* Extrait de page *
↓↓↓

[Traduit de l'anglais]

Le « progrès » informatique : du bon et du mauvais


Bradley Horowitz de Yahoo a proposé ici que chaque objet de notre monde ait un numéro unique, de sorte que votre téléphone portable puisse enregistrer tout ce que vous faites – et même quelles boîtes de conserves vous avez choisies quand vous étiez au supermarché.

Si le téléphone est comme ceux d'aujourd'hui, il utilisera du logiciel privateur 1 : du logiciel contrôlé par les sociétés qui l'ont développé et non par ses utilisateurs. Ces sociétés s'assureront que votre téléphone mettra les informations qu'il collecte sur vous à la disposition de la base de données de votre opérateur (appelons-le Big Brother) et probablement d'autres sociétés.

Dans le Royaume-Uni du futur, comme le verrait le New Labour, ces sociétés donneront sûrement ces informations à la police. Si votre téléphone rapporte que vous avez acheté un manche en bois et un panneau en contreplaqué, l'opérateur en déduira que vous projetez de manifester, et le signalera automatiquement à la police pour qu'ils puissent vous accuser de« terrorisme ».

↑↑↑

* Consigne A *
Répondez à ces questions à partir de l'extrait sur le progrès informatique :
(i) Qui a proposé que chaque objet de notre monde ait un numéro unique ?
(ii) Par qui le logiciel privateur est-il contrôlé ?
(iii) Quels deux achats amèneraient l'opérateur à conclure que l'on projette de manifester ?

* Entrées affichées *
↓↓↓

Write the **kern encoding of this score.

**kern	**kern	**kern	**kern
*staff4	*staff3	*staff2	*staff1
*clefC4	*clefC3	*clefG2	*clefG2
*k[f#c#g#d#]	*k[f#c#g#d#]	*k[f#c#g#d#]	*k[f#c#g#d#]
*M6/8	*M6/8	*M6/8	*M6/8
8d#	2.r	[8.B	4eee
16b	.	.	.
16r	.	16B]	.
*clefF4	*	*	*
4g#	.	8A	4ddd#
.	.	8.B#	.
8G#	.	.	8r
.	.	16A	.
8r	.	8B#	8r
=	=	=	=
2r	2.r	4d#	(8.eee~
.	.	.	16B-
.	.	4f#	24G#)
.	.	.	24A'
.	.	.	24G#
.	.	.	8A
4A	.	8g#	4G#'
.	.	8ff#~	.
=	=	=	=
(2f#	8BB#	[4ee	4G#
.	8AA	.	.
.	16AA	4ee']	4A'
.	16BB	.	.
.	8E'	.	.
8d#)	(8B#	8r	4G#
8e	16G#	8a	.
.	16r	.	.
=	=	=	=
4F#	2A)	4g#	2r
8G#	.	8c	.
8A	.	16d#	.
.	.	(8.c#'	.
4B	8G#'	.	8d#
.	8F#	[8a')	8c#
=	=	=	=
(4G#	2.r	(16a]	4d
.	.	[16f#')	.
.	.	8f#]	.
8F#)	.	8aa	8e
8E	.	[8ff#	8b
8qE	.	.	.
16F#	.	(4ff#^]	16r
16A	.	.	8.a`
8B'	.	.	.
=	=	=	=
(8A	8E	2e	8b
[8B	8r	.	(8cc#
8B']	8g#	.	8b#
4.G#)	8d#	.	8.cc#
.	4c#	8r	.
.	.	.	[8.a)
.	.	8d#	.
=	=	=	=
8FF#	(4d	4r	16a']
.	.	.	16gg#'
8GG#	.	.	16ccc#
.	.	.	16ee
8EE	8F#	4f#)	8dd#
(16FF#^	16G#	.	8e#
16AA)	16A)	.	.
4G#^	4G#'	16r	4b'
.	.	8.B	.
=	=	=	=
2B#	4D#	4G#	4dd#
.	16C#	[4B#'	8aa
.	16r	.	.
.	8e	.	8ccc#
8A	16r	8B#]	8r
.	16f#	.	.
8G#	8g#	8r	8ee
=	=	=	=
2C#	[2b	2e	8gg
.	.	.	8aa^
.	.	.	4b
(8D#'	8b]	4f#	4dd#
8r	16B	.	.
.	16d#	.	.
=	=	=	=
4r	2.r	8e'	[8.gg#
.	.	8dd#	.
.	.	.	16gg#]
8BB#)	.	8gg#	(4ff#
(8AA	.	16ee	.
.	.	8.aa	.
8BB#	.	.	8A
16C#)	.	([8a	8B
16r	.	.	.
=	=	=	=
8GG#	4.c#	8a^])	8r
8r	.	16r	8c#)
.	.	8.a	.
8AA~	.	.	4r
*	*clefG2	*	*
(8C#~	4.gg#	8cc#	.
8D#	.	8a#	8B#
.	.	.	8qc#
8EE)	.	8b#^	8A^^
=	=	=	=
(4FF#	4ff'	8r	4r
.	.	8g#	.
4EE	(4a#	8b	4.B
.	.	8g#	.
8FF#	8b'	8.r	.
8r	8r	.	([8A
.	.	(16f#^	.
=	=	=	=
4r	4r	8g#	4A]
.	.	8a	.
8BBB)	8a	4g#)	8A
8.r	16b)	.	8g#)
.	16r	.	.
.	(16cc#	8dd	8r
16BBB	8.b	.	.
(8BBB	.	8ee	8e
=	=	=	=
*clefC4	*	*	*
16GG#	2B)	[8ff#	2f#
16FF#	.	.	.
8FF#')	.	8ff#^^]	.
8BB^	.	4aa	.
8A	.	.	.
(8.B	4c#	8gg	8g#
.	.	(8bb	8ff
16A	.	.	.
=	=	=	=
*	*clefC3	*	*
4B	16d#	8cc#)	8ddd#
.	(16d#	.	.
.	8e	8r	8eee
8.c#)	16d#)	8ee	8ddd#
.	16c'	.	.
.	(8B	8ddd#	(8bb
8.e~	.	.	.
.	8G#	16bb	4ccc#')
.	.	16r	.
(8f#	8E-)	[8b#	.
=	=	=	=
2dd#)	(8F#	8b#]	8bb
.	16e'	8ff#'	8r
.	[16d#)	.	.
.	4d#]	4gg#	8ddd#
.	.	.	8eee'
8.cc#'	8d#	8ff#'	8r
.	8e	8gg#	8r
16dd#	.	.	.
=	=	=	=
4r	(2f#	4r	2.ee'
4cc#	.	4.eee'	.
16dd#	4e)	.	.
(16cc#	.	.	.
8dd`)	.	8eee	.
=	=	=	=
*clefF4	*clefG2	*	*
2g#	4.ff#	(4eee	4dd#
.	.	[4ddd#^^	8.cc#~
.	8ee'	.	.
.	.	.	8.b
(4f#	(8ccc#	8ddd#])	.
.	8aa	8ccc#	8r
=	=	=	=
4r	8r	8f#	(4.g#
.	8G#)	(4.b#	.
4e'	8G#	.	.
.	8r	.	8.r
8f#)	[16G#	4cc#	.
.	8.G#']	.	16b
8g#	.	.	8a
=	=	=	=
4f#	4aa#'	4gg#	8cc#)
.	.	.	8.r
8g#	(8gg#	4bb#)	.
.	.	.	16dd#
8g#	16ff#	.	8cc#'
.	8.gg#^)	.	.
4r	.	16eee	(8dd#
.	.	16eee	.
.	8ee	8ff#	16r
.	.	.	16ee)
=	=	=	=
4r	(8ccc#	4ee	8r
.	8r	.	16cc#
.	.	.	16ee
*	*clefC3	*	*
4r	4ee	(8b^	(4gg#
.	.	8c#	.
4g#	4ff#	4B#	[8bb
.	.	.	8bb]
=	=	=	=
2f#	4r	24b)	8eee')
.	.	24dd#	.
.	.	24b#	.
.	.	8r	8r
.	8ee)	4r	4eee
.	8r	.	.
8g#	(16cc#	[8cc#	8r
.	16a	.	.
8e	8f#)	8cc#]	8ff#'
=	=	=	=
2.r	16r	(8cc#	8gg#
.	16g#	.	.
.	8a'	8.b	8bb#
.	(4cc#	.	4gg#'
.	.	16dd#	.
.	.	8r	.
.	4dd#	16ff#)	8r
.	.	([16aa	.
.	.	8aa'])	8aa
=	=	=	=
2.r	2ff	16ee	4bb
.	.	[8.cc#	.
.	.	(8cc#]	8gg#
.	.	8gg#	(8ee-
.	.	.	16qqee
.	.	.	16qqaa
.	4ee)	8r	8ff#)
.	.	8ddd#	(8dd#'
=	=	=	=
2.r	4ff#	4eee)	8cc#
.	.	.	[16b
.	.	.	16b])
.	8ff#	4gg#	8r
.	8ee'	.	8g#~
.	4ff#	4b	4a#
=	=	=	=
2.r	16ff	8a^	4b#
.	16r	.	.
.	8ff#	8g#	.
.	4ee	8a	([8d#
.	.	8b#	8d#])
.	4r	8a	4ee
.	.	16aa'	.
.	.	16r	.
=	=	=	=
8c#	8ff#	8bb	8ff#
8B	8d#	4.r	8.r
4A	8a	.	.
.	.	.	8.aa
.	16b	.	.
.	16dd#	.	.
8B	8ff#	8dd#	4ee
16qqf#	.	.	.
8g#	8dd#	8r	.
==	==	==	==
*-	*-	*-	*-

↑↑↑

* Consigne B *
Filtrez les entrées en recopiant chaque ligne qui contient le mot « kern ». Tenez compte des majuscules et des minuscules.

* Solution rédigée A *
(i) Bradley Horowitz de Yahoo.
(ii) Par les sociétés qui l'ont développé, et non par ses utilisateurs.
(iii) Un manche en bois et un panneau en contreplaqué.

* Solution rédigée B *
Write the **kern encoding of this score.
**kern	**kern	**kern	**kern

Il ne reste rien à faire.